Dana Anwort von Dana

Grüße Dich, Wolfgang!

Oh, einen Schuldigen hätten wir wohl alle manchmal gern. Aber den gibt es nun mal nicht für alle Situationen im Leben. Man kann nur versuchen, das beste daraus zu machen. Wie sagt meine Oma? Beschwert Dir das Leben saure Zitronen, mach süße Limonade draus.

Ich weiß zu gut, wie sehr Arbeitslosigkeit zermürben kann. Da entstehen eine Menge furchtbarer Gefühle. Die Kunst ist es, die nicht am Partner auszulassen. Immer, bevor man an die Decke geht, zwei mal durchatmen und sich bewusst machen, weshalb man so reizbar ist, weshalb jetzt dieser Streit da ist. Doch nicht wegen der vordergründigen Kleinigkeit.

Ich bin auch zu meinem Freund in so ein Dörfelein gezogen. Und ich sage Dir, ich habe geschimpft wie ein Rohrspatz. Der einzige Laden, den es gibt; hat nix, ich brauche auch immer das Auto. Und das braucht er aber auch, um zum Dienst zu fahren. Die Freizeitmöglichkeiten nenne ich mal vorsichtig 'eingeschränkt'.

Aber was nutzt das meckern? Nicht. Dadurch bleibt das Dorf das Dorf und die Wohnung bleibt auch, wo sie ist. Aber man kann dennoch so viel ändern.

Deine Frau muss doch diese Unzufriedenheit nicht aushalten. Ein Umzug ist nicht drin, das verstehe ich gut. Aber wenn ihr Kontakte fehlen, kann sie die doch schließen. Es gibt sicher noch mehm Mütter in diesem Ort. Man könnte sich zusammentun. Und was ist schlimm daran, mit Bus und Bahn durch die Welt zu fahren? Nichts. Man muss es nur annehmen und die Vorteile sehen: keine Benzinkosten, keine Parkplatzsucherei... man muss sich nur drauf einlassen. Wir fahren sogar lieber mit dem Zug in die Stadt als mit dem Auto. Vorallem, wenn wir abends noch los wollen.
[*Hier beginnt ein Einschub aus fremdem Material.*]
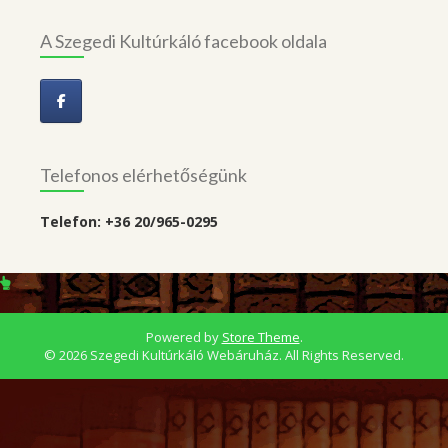
A Szegedi Kultúrkáló facebook oldala
Telefonos elérhetőségünk
Telefon: +36 20/965-0295
Powered by
Store Theme
.
© 2026 Szegedi Kultúrkáló Webáruház. All Rights Reserved.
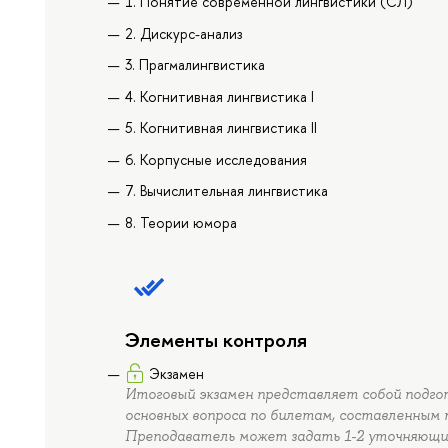
1. Понятие современной лингвистики (СЛ)
2. Дискурс-анализ
3. Прагмалингвистика
4. Когнитивная лингвистика I
5. Когнитивная лингвистика II
6. Корпусные исследования
7. Вычислительная лингвистика
8. Теории юмора
Элементы контроля
Экзамен
Итоговый экзамен представляет собой подгот
основных вопроса по билетам, составленным 
Преподаватель может задать 1-2 уточняющих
Es ist einfach so eine innere Einstellungssache. Mit Nörgelei hat noch niemand was verändert. Dinge, die man nicht ändern kann, muss man annehmen. Das war schon immer so. Ich sehe inzwischen kein Problem mehr beim Zugfahren, sondern sehe, dass das Dorfleben auch Vorteile hat. Gerade für euch als Familie mit Kind. Guckt euch die guten Seiten an.
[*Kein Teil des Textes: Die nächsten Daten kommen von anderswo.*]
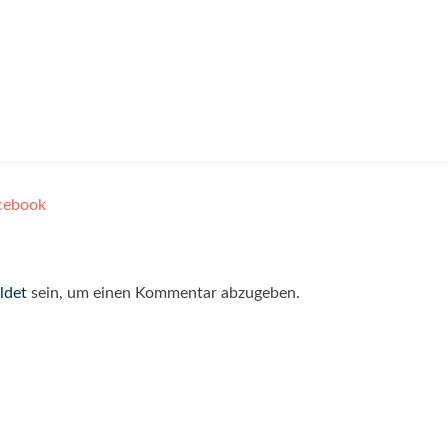
acebook
ldet
sein, um einen Kommentar abzugeben.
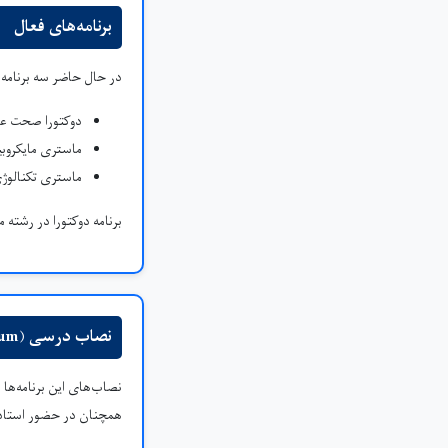
برنامه‌های فعال
در حال حاضر سه برنامه 
دوکتورا صحت عا
ماستری مایکروبی
ماستری تکنالوژی
برنامه دوکتورا در رشته
نصاب درسی (Curriculum)
نصاب‌های این برنامه‌ه
همچنان در حضور استادان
Deine Arbeitslosigkeit kann ich Dir nicht nehmen. Ich kann Dir nur sagen, verliere nicht den Mut. Bleib am Ball. Und vielleicht ist es ja eines Tages tatsächlich die Behinderung, die Dir einen Arbeitsplatz verschafft. Ich z.B. habe eine Stelle mal nicht bekommen, weil Behinderte mit gleicher Qualifikation vorgezogen wurden. Das gibt es überall. Auch wenn es Dir widerstrebt, der Mann für die Quote zu sein. Alles hat auch irgendwann sein Gutes.

Ich wünsche Dir und Deiner Familie alles Gute!